Pose estimation data:
——
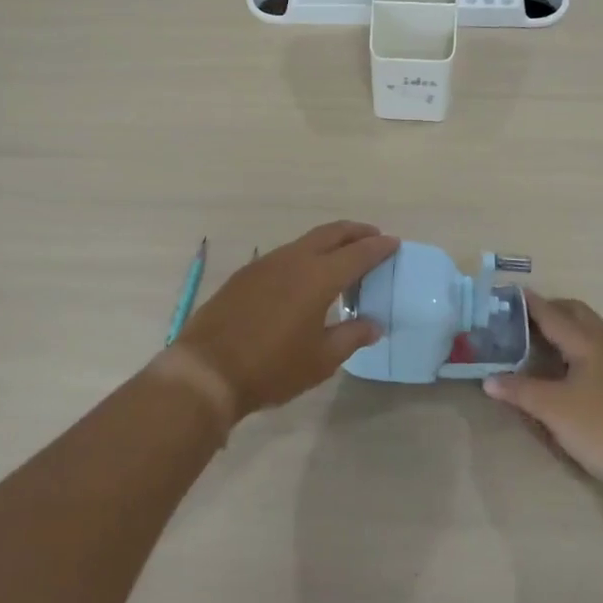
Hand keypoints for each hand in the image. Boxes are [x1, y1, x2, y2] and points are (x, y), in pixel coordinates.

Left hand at [172, 221, 397, 419]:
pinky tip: (305, 274)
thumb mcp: (320, 360)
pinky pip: (285, 254)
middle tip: (373, 237)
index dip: (379, 248)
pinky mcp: (246, 274)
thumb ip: (351, 337)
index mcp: (318, 277)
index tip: (394, 243)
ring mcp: (266, 263)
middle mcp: (293, 260)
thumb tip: (373, 325)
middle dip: (355, 232)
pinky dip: (305, 254)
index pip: (357, 254)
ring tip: (342, 254)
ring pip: (305, 241)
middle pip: (331, 234)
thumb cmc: (272, 368)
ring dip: (329, 242)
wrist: (208, 370)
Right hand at [484, 293, 602, 485]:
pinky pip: (596, 345)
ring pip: (588, 328)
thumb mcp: (552, 409)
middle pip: (575, 312)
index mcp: (587, 342)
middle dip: (549, 309)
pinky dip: (576, 342)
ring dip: (564, 325)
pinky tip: (563, 364)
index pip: (552, 313)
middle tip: (522, 319)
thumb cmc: (598, 427)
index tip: (507, 294)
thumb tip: (488, 380)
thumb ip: (518, 390)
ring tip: (538, 339)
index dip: (529, 303)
——
Retrieve every line above holding the word "hand".

ANSWER TO THIS EXERCISE:
Hand keypoints for each hand in the image. Boxes are [x1, y1, x2, y2] and points are (x, y), in pixel coordinates.
Left hand at [172, 221, 397, 419]:
Right hand at [484, 293, 602, 485]:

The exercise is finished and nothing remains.